Fraude Bilionária no INSS: Lupi Admite Dificuldade em Calcular o Impacto Total dos Descontos Irregulares

O ministro da Previdência Social, Carlos Lupi, revelou que milhões de aposentados e pensionistas podem ter sido vítimas de descontos não autorizados em seus benefícios. A declaração foi feita durante uma reunião da Comissão de Previdência, Assistência Social, Infância, Adolescência e Família, na Câmara dos Deputados, nesta terça-feira (29). Embora o número de beneficiários com algum tipo de desconto alcance a marca de seis milhões, a dimensão exata da fraude ainda é incerta.

Lupi enfatizou a complexidade em determinar quantos desses descontos são efetivamente fraudulentos, destacando a necessidade de uma análise individual de cada caso. “Não posso afirmar quantos são os fraudadores, nem, deste total, quantas são as fraudes”, ponderou o ministro, sinalizando que a identificação dos descontos irregulares demandará um trabalho minucioso e demorado. A verificação da validade de milhões de assinaturas apresentadas pelas entidades ao INSS representa um desafio considerável.

O escândalo ganhou destaque com a recente Operação Sem Desconto, deflagrada pela Polícia Federal (PF) e pela Controladoria-Geral da União (CGU), que investiga um esquema de descontos associativos não autorizados. Diante da gravidade da situação, o governo federal avalia formas de restituir os valores desviados aos aposentados e pensionistas lesados. Lupi garantiu que os responsáveis pela fraude serão responsabilizados, e os bens das associações investigadas já foram bloqueados para garantir o ressarcimento.

Apesar das irregularidades, o ministro ressaltou que nem todas as 41 organizações autorizadas a realizar a cobrança de mensalidades associativas nos benefícios previdenciários estão envolvidas em práticas ilícitas. A mensalidade associativa, uma contribuição paga por aposentados e pensionistas para participar de associações e sindicatos, é permitida por lei desde 1991, por meio de acordos de cooperação técnica entre o INSS e as entidades.

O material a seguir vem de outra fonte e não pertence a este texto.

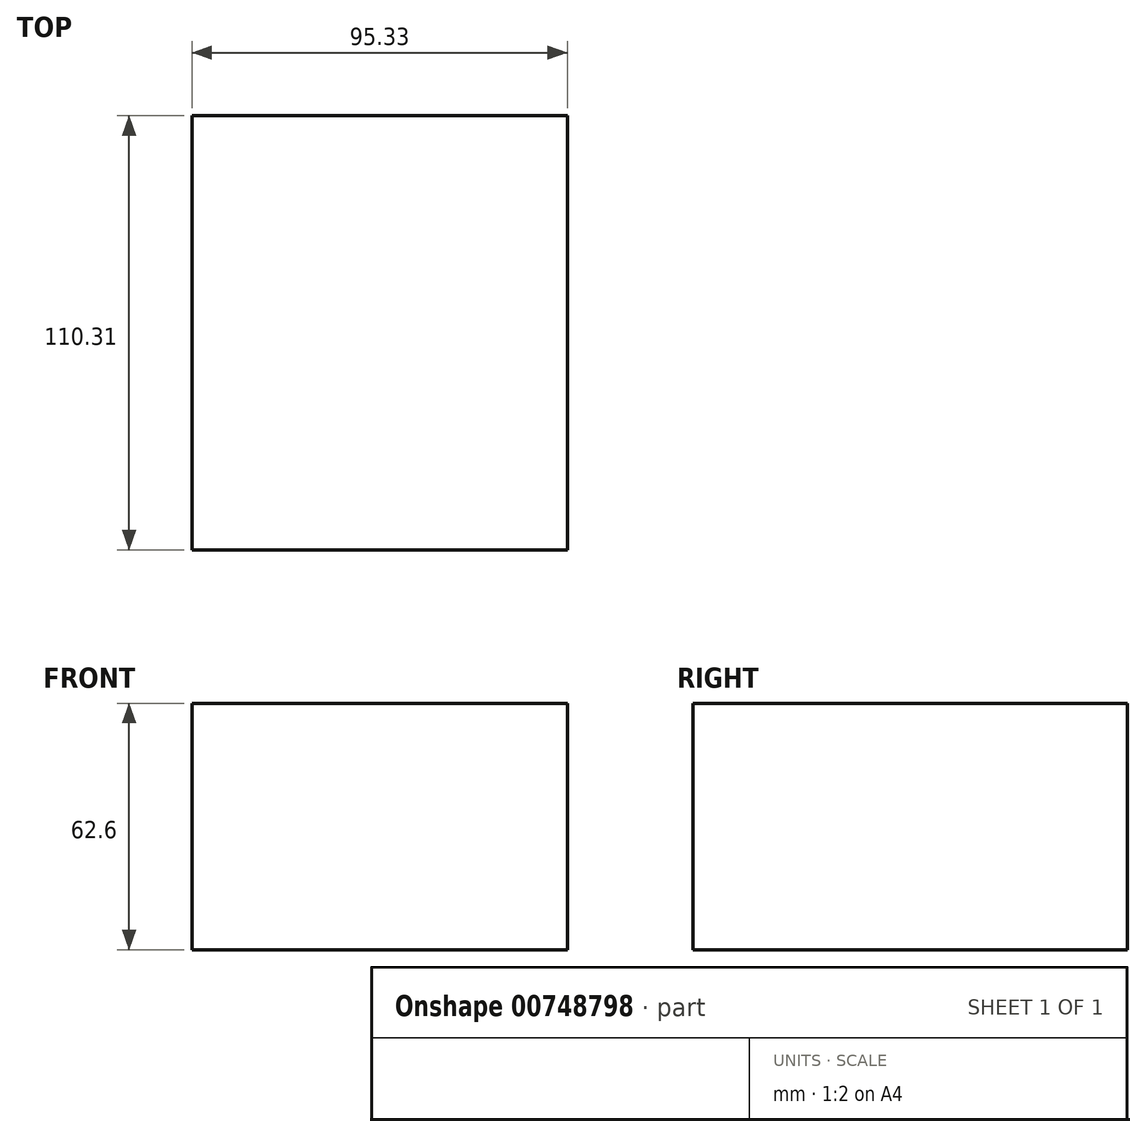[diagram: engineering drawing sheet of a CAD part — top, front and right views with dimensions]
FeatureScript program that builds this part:
annotation { "Feature Type Name" : "Feature", "Feature Type Description" : "" }
export const myFeature = defineFeature(function(context is Context, id is Id, definition is map)
    precondition{}
    {
        {
            var Q0;
            Q0=qCreatedBy(makeId("Front.planeOp"),FACE);
            var sketch = newSketch(context, id + "F0", { "sketchPlane" : qUnion([Q0])});
            skLineSegment(sketch, "E0.bottom", {"start": v(46.84, 0) * mm, "end": v(-48.5, 0) * mm});
            skLineSegment(sketch, "E0.top", {"start": v(46.84, -62.6) * mm, "end": v(-48.5, -62.6) * mm});
            skLineSegment(sketch, "E0.left", {"start": v(46.84, 0) * mm, "end": v(46.84, -62.6) * mm});
            skLineSegment(sketch, "E0.right", {"start": v(-48.5, 0) * mm, "end": v(-48.5, -62.6) * mm});
            skSolve(sketch);
        }
        {
            var Q0;
            Q0 = qSketchRegion(id + "F0", true);
            extrude(context, id + "F1", {"entities" : qUnion([Q0]), "oppositeDirection" : true, "depth" : 110.31 * mm, "offsetDistance" : 25 * mm});
        }
    });
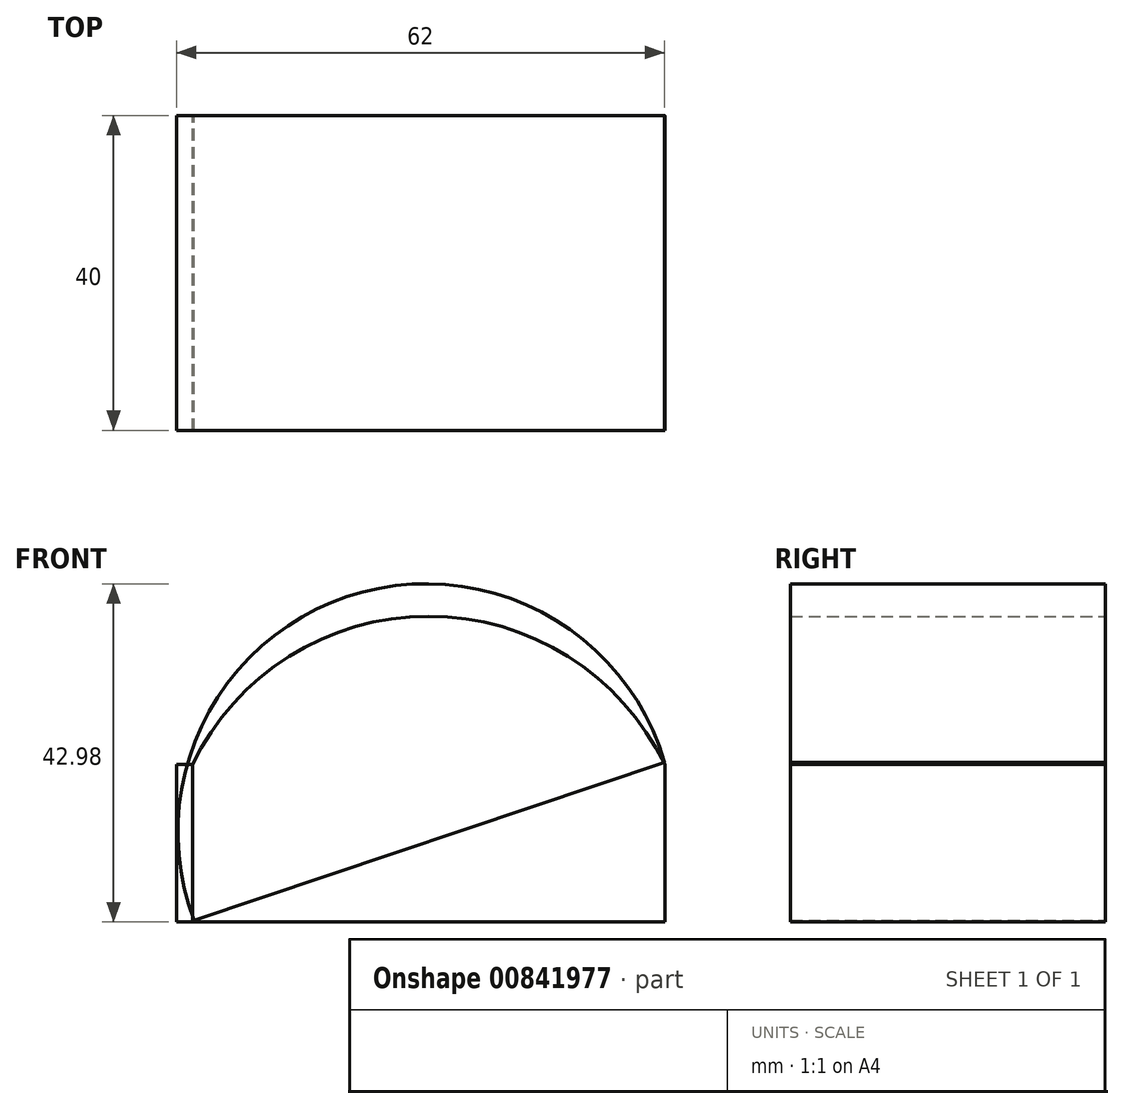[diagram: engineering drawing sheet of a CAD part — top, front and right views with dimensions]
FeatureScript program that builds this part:
annotation { "Feature Type Name" : "Feature", "Feature Type Description" : "" }
export const myFeature = defineFeature(function(context is Context, id is Id, definition is map)
    precondition{}
    {
        {
            var Q0;
            Q0=qCreatedBy(makeId("Front.planeOp"),FACE);
            var sketch = newSketch(context, id + "F0", { "sketchPlane" : qUnion([Q0])});
            skLineSegment(sketch, "E0.bottom", {"start": v(-32.74, -13.82) * mm, "end": v(27.26, -13.82) * mm});
            skLineSegment(sketch, "E0.top", {"start": v(-32.74, -33.82) * mm, "end": v(27.26, -33.82) * mm});
            skLineSegment(sketch, "E0.left", {"start": v(-32.74, -13.82) * mm, "end": v(-32.74, -33.82) * mm});
            skLineSegment(sketch, "E0.right", {"start": v(27.26, -13.82) * mm, "end": v(27.26, -33.82) * mm});
            skArc(sketch, "E1", {"start": v(27.26, -13.82) * mm, "mid": v(-2.74, 5.03) * mm, "end": v(-32.74, -13.82) * mm});
            skSolve(sketch);
        }
        {
            var Q0;
            Q0=makeQuery(id+"F0.imprint","IMPRINT",FACE,{"disambiguationData":[TD([[makeQuery(id+"F0.imprint","IMPRINT",EDGE,{"derivedFrom":sQuery(id+"F0.wireOp",EDGE,"E0.bottom")}),-1.0]])]});
            var Q1;
            Q1=makeQuery(id+"F0.imprint","IMPRINT",FACE,{"disambiguationData":[TD([[makeQuery(id+"F0.imprint","IMPRINT",EDGE,{"derivedFrom":sQuery(id+"F0.wireOp",EDGE,"E0.bottom")}),1.0]])]});
            extrude(context, id + "F1", {"entities" : qUnion([Q0, Q1]), "depth" : 40 * mm, "offsetDistance" : 25 * mm});
        }
        {
            var Q0;
            Q0=qCreatedBy(makeId("Front.planeOp"),FACE);
            var sketch = newSketch(context, id + "F2", { "sketchPlane" : qUnion([Q0])});
            skLineSegment(sketch, "E2", {"start": v(27.26, -13.52) * mm, "end": v(-32.54, -33.6) * mm});
            skArc(sketch, "E3", {"start": v(27.26, -13.52) * mm, "mid": v(-13.07, 7.52) * mm, "end": v(-32.54, -33.6) * mm});
            skSolve(sketch);
        }
        {
            var Q0;
            Q0=makeQuery(id+"F2.imprint","IMPRINT",FACE,{"disambiguationData":[TD([[makeQuery(id+"F2.imprint","IMPRINT",EDGE,{"derivedFrom":sQuery(id+"F2.wireOp",EDGE,"ra6rEN7m-zuiv-QKFZ-L9us-Sqd5WEpvj2RE")}),-1.0]])]});
            var Q1;
            Q1=makeQuery(id+"F2.imprint","IMPRINT",FACE,{"disambiguationData":[TD([[makeQuery(id+"F2.imprint","IMPRINT",EDGE,{"derivedFrom":sQuery(id+"F2.wireOp",EDGE,"E2")}),-1.0]])]});
            extrude(context, id + "F3", {"entities" : qUnion([Q0, Q1]), "depth" : 40 * mm, "offsetDistance" : 25 * mm});
        }
        {
            var Q0;
            Q0=makeQuery(id+"F1.opExtrude","SWEPT_FACE",FACE,{"disambiguationData":[OSD([sQuery(id+"F0.wireOp",EDGE,"E0.left")])]});
            var sketch = newSketch(context, id + "F4", { "sketchPlane" : qUnion([Q0])});
            skLineSegment(sketch, "E4.bottom", {"start": v(0, -13.82) * mm, "end": v(40, -13.82) * mm});
            skLineSegment(sketch, "E4.top", {"start": v(0, -33.82) * mm, "end": v(40, -33.82) * mm});
            skLineSegment(sketch, "E4.left", {"start": v(0, -13.82) * mm, "end": v(0, -33.82) * mm});
            skLineSegment(sketch, "E4.right", {"start": v(40, -13.82) * mm, "end": v(40, -33.82) * mm});
            skSolve(sketch);
        }
        {
            var Q0;
            Q0=makeQuery(id+"F4.imprint","IMPRINT",FACE,{"disambiguationData":[TD([[makeQuery(id+"F4.imprint","IMPRINT",EDGE,{"derivedFrom":sQuery(id+"F4.wireOp",EDGE,"E4.bottom")}),1.0]])]});
            extrude(context, id + "F5", {"entities" : qUnion([Q0]), "depth" : 2 * mm, "offsetDistance" : 25 * mm});
        }
    });
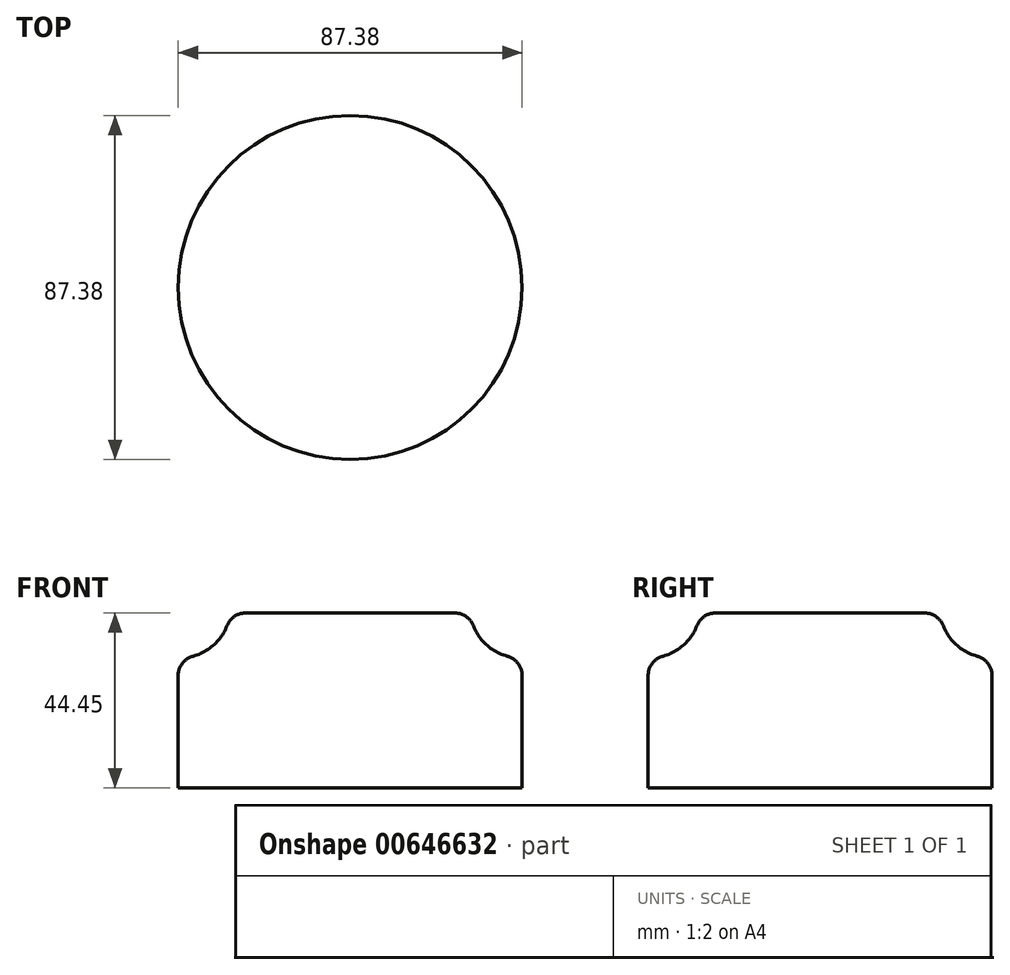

Os descontos indevidos geraram um prejuízo crescente ao longo dos anos, saltando de R$ 413 milhões em 2016 para R$ 2,8 bilhões em 2024. O número de reclamações também explodiu, com mais de 1,163 milhão de pedidos de cancelamento de cobranças registrados no INSS entre janeiro de 2023 e maio de 2024. A operação policial já resultou na exoneração do presidente do INSS, Alessandro Stefanutto, e no afastamento de outros dirigentes da autarquia, além de um policial federal.

Lupi reconheceu que a Previdência Social é alvo de fraudes há muitos anos, mas destacou que a Operação Sem Desconto representa a maior ação já realizada para combater esses crimes. “Demorou? Demorou. Não tenho vergonha em dizer que eu gostaria que tivesse sido muito mais ágil. Mas estamos agindo”, afirmou o ministro, prometendo punição rigorosa para os envolvidos e garantindo que a investigação chegará aos mentores e financiadores do esquema.